> _Input_:
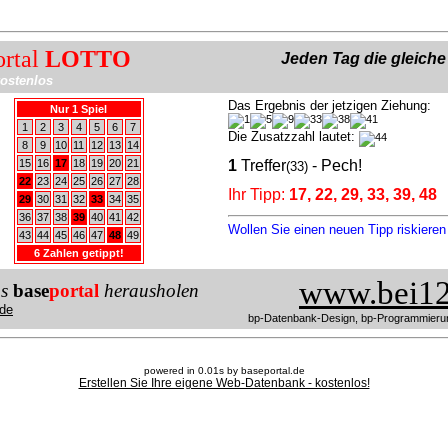
ortal
LOTTO
Jeden Tag die gleich
ostenlos
Das Ergebnis der jetzigen Ziehung:
Nur 1 Spiel
1
2
3
4
5
6
7
Die Zusatzzahl lautet:
8
9
10
11
12
13
14
15
16
17
18
19
20
21
1
Treffer
- Pech!
(33)
22
23
24
25
26
27
28
Ihr Tipp:
17, 22, 29, 33, 39, 48
29
30
31
32
33
34
35
36
37
38
39
40
41
42
Wollen Sie einen neuen Tipp riskiere
43
44
45
46
47
48
49
6 Zahlen getippt!
www.bei12
us
base
portal
herausholen
de
bp-Datenbank-Design, bp-Programmieru
powered in 0.01s by baseportal.de
Erstellen Sie Ihre eigene Web-Datenbank - kostenlos!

> _Prompt_: State how many lines of the entries above include the string "Datenbank". The reply is that number alone.

> _Solved problem_: 2